So we got some initial, we produced those videos at a loss still. But now it’s a little bit different. There’s so many people in Trends. I mean, there’s like 7,000 or 8,000 members now, where if you posted something like that, now it’s a little more spammy. Back then like it was pretty tight knit, I’d engage with a lot of people. My name had popped up, so didn’t come across as quite as spammy. From that point forward, I really made it a habit to be a part of Trends. And to be honest, as the only reason I logged on to Facebook was to be a part of that group and engage in that conversation.

******

**REQUIRED TASK 1:**
According to the Trends excerpt, how many members does Trends have now?
**REQUIRED TASK 2:**
Write out the part of the Trends excerpt starting at "So we got some" and ending at "in that conversation.".
The material after this point comes from a different source than the Trends excerpt.

**ENTRIES PROVIDED:**
******

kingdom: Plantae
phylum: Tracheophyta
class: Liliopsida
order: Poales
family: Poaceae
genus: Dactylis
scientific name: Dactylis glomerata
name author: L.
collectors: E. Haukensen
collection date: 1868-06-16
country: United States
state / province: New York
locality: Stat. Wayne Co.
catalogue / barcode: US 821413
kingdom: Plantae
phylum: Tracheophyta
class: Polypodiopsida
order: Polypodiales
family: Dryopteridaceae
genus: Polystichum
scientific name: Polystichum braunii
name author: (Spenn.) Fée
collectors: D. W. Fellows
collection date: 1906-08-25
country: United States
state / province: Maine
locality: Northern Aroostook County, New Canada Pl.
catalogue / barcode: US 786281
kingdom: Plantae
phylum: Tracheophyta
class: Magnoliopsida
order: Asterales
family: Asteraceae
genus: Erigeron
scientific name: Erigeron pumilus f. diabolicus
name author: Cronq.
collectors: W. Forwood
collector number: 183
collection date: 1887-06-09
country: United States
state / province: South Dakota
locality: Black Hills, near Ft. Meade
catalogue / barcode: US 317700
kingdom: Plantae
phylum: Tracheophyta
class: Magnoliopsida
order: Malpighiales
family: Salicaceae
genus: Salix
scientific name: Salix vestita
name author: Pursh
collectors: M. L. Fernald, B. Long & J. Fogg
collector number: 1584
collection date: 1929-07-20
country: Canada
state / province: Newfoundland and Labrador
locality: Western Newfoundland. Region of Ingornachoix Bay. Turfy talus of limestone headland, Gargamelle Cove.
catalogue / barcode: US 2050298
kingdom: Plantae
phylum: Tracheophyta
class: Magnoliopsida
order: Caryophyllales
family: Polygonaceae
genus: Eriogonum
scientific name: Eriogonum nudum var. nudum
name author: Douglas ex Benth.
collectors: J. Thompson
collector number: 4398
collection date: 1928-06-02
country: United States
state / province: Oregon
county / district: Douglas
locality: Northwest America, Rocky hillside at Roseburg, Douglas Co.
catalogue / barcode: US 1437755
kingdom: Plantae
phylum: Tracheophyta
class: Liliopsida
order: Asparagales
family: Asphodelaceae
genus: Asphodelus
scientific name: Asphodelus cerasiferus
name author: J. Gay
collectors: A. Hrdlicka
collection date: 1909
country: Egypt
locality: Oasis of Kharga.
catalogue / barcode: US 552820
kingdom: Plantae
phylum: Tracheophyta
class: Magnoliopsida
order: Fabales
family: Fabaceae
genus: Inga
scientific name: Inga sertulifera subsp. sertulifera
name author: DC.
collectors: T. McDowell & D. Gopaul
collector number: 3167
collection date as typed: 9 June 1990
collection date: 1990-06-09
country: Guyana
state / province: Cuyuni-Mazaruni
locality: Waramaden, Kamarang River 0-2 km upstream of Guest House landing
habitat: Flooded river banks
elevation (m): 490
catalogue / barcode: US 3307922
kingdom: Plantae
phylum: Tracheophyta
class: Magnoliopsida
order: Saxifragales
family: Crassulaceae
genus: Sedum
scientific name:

******

**CORRECT ANSWER 1:**
About 7,000 or 8,000 members.

**CORRECT ANSWER 2:**
So we got some initial, we produced those videos at a loss still. But now it’s a little bit different. There’s so many people in Trends. I mean, there’s like 7,000 or 8,000 members now, where if you posted something like that, now it’s a little more spammy. Back then like it was pretty tight knit, I’d engage with a lot of people. My name had popped up, so didn’t come across as quite as spammy. From that point forward, I really made it a habit to be a part of Trends. And to be honest, as the only reason I logged on to Facebook was to be a part of that group and engage in that conversation.